Weniger Editionen, prozessorbasierte Lizenzierung und virtuelle Server lizenzieren

Neue Lizenzierungs-Politik für Windows Server 2012

| Autor / Redakteur: Thomas Joos / Ulrich Roderer

Mit Windows Server 2012 ändert Microsoft seine Lizenzierungspolitik für das Serverbetriebssystem. Generell gibt es nur noch die beiden Editionen Standard und Enterprise.
Mit Windows Server 2012 ändert Microsoft seine Lizenzierungspolitik für das Serverbetriebssystem. Generell gibt es nur noch die beiden Editionen Standard und Enterprise.

Mit Windows Server 2012 ändert Microsoft seine Lizenzierungspolitik für das Serverbetriebssystem. Generell gibt es nur noch die beiden Editionen Standard und Enterprise mit exakt gleicher Funktionalität, aber Unterschieden in der Lizenzierung.

Die Editionen Foundation und Essentials für sehr kleine Unternehmen benötigen keine Clientzugriffslizenzen, die Enterprise-Edition hat Microsoft gestrichen.

Unternehmen die auf Windows Server 2012 Standard setzen, können alle Funktionen von Windows Server 2012 nutzen, inklusive Cluster und Hyper-V, dürfen aber auf dem Host nur zwei virtuelle Server installieren.
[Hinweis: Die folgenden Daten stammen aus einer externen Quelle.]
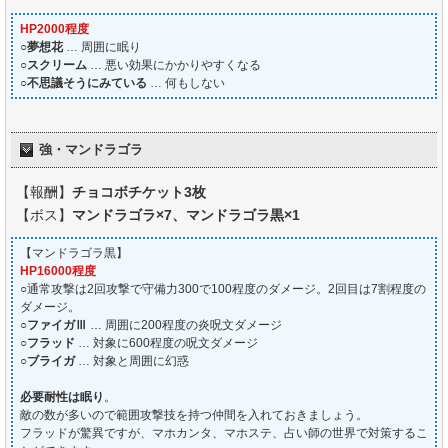
HP2000程度
○
夢想花
… 周囲に眠り
○
スクリーム
… 悪い効果にかかりやすくなる
○
不思議そうにみている
… 何もしない
強・マンドラゴラ
【報酬】
チョコボチケット3枚
【ボス】
マンドラゴラ×7、マンドラゴラ黒×1
【マンドラゴラ黒】
HP16000程度
○通常攻撃は2回攻撃で守備力300で100程度のダメージ。2回目は7割程度の
ダメージ。
○
ファイガⅢ
… 周囲に200程度の炎呪文ダメージ
○
フラッド
… 対象に600程度の呪文ダメージ
○
ブライガ
… 対象と周囲に幻惑
必要耐性は眠り
。
敵の数が多いので範囲攻撃技を持つ仲間を入れておきましょう。
フラッドが驚異ですが、マホカンタ、マホステ、占い師の世界で対策するこ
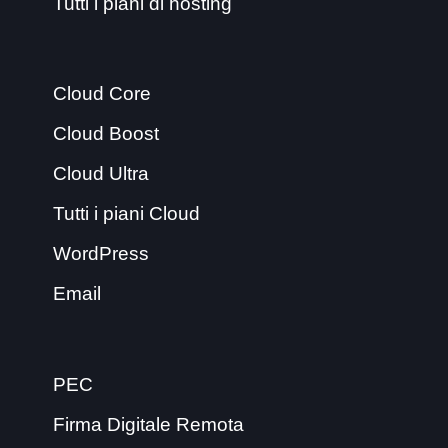
Tutti i piani di hosting
Cloud Core
Cloud Boost
Cloud Ultra
Tutti i piani Cloud
WordPress
Email
PEC
Firma Digitale Remota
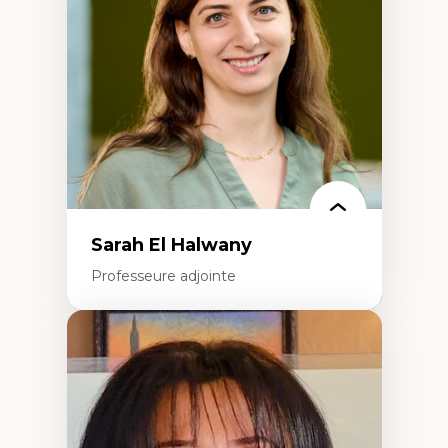
formation à l’enseignement
Littératie et didactique du français
Éducation inclusive
Formation à l’enseignement en contexte
francophone minoritaire
Identité linguistique et culturelle
Recherche-action et approches
participatives
Leadership éducatif et pratiques réflexives
Éducation durable et bien-être en
enseignement
Sarah El Halwany
Professeure adjointe
Expertises
Les apports pédagogiques des théories de
l'affect, du posthumanisme, du féminisme
dans l'éducation aux sciences
L'apprentissage des sciences/STIM dans une
perspective socioécologique de care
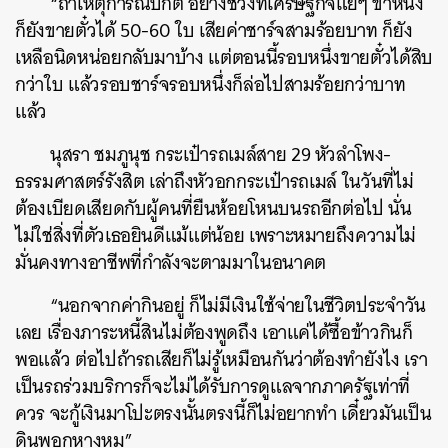
“ถ้าเหตุการณ์ปกติ อย่างช่วงที่เศรษฐกิจแย่ๆ ขาหนึ่ง
ก็ยังขายตั๋วได้ 50-60 ใบ เสียค่าชาร์จสามร้อยบาท ก็ยัง
เหลือนิดหน่อยกลับมาบ้าง แต่ตอนนี้รอบหนึ่งขายตั๋วได้สิบ
กว่าใบ แล้วรอบชาร์จรอบหนึ่งก็ล่อไปสามร้อยกว่าบาท
แล้ว
นุสรา ชมภูนุช กระเป๋ารถเมล์สาย 29 หัวลําโพง-
ธรรมศาสตร์รังสิต เล่าถึงหัวอกกระเป๋ารถเมล์ ในวันที่ไม่
ต้องเบียดเสียดกับผู้คนที่ยืนห้อยโหนบนรถอีกต่อไป นั่น
ไม่ใช่สิ่งที่ตัวเธอยินดีแม้แต่น้อย เพราะหมายถึงความไม่
มั่นคงทางอาชีพที่กำลังจะตามมาในอนาคต
“นอกจากค่ากินอยู่ ก็ไม่มีเงินใช้จ่ายในชีวิตประจำวัน
เลย เรื่องภาระหนี้สินไม่ต้องพูดถึง เอาแค่ได้ซื้อข้าวกินก็
พอแล้ว ต่อไปถ้ารถเสียก็ไม่รู้เหมือนกันว่าต้องทำยังไง เรา
เป็นรถร่วมบริการก็จะไม่ได้รับการดูแลจากภาครัฐเท่าที่
ควร จะกู้เงินมาโปะตรงนั้นตรงนี้ก็ไม่อยากทำ เดี๋ยวมันเป็น
ดินพอกหางหมู”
Sollen mehr installiert werden, sind mehr Lizenzen des Betriebssystems notwendig. Eine Lizenz deckt immer nur zwei virtuelle Server auf einem Host ab, sowie zwei physische Prozessoren.

Die Datacenter Edition verfügt über den gleichen Funktionsumfang erlaubt aber eine unbeschränkte Anzahl virtueller Server auf dem Hyper-V-Host. Beide Editionen werden prozessorbasiert lizenziert und benötigen Clientzugriffslizenzen (CALs) für den Benutzer- oder Computerzugriff. Jede Betriebssystemlizenz deckt zwei physische Prozessoren ab. Das heißt ein Server mit vier Prozessoren benötigt immer zwei Lizenzen, unabhängig von der eingesetzten Edition. Sollen mehr als zwei virtuelle Server lizenziert werden, ist entweder die Datacenter-Edition notwendig oder mehrere Standard-Editionen.

Server mit Standard-Edition dürfen auf die Datacenter-Edition heraufgestuft werden. Microsoft erlaubt allerdings kein Mischen der Editionen. Ein einzelner Host darf daher nicht mit verschiedenen Editionen lizenziert werden, sondern immer nur mit der gleichen Edition.

Private Cloud-Infrastrukturen lizenzieren

Microsoft bietet zusätzlich noch die beiden Lizenzmodelle Enrollment für Core Infrastructure (ECI) und Core Infrastrcuture Suite (CIS). Beide Modelle decken jeweils zwei Lizenzen von Standard oder Datacenter ab, bieten aber eine unterschiedliche Rabattierung. Außerdem enthalten beide Modelle Lizenzen für System Center 2012 in den Editionen Standard oder Datacenter, abhängig vom eingesetzten Modell. Ab 25 Lizenzen dürfen Unternehmen ECI einsetzen und erhalten 20 Prozent Rabatt auf die Lizenzen. CIS kann ab einer Lizenz eingesetzt werden und bietet 5 Prozent Rabatt.

Unternehmen die Windows Server 2012 Standard lizenzieren dürfen die Enterprise/Standard-Editionen der Vorgängerversionen installieren (Downgraderecht). Die Datacenter-Edition erlaubt die Installation jeder Vorfänger-Edition.